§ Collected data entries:
** START **
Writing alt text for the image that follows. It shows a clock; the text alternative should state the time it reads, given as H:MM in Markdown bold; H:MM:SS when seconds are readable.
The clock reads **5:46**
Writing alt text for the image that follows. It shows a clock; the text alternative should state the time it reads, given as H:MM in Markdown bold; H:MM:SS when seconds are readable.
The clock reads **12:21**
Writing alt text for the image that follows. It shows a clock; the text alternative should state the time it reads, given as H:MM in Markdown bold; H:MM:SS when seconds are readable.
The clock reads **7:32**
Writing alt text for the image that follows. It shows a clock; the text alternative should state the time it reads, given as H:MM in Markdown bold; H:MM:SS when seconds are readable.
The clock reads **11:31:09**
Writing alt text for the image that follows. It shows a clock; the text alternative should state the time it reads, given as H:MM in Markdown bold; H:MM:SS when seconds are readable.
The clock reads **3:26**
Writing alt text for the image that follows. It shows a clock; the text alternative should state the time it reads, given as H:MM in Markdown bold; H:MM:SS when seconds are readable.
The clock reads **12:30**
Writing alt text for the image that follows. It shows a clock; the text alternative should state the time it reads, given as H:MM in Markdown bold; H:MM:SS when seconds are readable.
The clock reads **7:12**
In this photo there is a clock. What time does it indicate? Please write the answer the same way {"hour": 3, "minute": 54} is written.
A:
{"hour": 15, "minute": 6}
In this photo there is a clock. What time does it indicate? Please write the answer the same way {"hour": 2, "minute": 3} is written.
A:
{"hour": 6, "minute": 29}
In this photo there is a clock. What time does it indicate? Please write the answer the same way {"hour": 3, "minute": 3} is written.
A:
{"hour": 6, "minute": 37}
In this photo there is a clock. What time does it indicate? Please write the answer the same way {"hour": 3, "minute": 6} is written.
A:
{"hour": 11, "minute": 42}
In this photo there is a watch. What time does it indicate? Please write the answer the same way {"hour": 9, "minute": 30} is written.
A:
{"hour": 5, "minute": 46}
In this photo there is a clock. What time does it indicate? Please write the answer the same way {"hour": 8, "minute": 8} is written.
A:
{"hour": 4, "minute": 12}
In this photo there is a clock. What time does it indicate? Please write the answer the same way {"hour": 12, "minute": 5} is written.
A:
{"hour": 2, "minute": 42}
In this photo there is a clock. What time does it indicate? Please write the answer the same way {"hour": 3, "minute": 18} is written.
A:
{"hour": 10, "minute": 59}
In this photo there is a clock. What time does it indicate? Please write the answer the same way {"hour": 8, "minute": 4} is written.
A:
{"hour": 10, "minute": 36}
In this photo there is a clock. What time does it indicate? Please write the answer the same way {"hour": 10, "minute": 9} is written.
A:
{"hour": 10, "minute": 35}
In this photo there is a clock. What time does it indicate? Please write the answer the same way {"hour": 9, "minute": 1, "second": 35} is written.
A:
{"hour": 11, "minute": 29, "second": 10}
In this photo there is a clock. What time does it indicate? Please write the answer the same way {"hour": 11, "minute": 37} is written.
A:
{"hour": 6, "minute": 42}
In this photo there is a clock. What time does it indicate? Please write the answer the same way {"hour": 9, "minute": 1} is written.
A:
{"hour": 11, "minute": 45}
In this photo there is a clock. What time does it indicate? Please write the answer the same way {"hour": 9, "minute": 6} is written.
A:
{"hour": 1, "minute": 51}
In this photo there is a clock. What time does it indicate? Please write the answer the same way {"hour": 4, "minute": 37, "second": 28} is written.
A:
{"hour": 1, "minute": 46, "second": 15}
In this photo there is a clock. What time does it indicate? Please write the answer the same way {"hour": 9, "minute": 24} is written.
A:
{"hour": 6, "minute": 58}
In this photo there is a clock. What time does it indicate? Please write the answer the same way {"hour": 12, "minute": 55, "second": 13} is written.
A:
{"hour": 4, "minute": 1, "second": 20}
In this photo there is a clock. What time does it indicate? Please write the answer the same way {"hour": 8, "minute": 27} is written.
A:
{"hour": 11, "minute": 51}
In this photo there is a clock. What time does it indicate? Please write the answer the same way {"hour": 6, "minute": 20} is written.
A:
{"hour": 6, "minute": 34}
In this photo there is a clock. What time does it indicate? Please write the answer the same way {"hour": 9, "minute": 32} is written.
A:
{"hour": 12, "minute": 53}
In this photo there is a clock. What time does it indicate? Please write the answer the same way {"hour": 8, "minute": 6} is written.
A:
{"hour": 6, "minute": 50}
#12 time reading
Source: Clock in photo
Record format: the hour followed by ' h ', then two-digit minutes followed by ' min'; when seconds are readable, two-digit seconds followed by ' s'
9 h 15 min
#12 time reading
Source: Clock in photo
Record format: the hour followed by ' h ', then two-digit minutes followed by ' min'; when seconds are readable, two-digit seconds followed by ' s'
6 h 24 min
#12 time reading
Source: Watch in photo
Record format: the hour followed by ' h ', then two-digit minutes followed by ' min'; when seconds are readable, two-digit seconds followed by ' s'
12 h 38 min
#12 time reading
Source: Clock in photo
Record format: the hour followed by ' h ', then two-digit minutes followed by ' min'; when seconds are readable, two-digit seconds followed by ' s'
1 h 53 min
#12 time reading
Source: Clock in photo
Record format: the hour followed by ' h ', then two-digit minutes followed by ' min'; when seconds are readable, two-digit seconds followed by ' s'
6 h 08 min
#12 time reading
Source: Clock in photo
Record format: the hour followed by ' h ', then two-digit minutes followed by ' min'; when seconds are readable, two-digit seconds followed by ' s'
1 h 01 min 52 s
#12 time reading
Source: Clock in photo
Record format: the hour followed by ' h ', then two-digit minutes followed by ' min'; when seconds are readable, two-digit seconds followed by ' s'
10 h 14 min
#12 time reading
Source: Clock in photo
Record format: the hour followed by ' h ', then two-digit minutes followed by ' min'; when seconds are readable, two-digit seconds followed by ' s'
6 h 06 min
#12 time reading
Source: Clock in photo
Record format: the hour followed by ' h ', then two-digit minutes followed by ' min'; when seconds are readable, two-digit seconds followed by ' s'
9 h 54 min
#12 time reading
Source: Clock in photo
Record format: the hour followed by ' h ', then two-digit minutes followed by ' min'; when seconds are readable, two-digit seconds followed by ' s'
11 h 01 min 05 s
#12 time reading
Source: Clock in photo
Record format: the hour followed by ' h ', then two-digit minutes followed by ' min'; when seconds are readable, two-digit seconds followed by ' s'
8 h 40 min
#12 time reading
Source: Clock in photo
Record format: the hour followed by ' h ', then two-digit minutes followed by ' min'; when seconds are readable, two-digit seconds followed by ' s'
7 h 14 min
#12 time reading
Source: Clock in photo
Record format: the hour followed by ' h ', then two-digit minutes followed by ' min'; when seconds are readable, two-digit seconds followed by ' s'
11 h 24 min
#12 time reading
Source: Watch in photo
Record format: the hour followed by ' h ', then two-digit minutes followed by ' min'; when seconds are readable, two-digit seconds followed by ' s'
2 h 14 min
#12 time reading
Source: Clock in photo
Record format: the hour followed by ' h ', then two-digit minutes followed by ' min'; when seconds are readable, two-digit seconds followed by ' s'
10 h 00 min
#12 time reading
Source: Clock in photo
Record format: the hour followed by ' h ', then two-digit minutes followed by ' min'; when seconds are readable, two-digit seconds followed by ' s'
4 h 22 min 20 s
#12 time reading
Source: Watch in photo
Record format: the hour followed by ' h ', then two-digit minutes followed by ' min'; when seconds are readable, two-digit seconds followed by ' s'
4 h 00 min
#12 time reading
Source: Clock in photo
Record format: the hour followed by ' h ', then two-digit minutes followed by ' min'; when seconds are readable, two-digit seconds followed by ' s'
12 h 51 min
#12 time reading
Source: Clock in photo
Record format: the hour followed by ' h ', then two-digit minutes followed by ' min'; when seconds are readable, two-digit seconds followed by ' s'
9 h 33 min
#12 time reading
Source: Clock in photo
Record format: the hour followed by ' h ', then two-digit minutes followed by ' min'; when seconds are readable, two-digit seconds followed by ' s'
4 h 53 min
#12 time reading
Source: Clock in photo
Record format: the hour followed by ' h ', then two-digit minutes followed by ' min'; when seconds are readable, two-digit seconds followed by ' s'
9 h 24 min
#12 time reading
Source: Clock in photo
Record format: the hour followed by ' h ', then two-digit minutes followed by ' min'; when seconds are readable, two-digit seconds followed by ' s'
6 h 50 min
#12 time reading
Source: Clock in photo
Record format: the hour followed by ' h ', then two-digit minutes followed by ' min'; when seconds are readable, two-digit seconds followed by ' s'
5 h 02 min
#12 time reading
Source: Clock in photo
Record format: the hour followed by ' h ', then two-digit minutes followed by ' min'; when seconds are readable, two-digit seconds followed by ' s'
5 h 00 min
** END **
§ WHAT YOU NEED TO DO: Copy the rows word for word, beginning at the very start and stopping after the line that contains "The clock reads **5:46**".

§ FINAL RESULT:
Writing alt text for the image that follows. It shows a clock; the text alternative should state the time it reads, given as H:MM in Markdown bold; H:MM:SS when seconds are readable.
The clock reads **5:46**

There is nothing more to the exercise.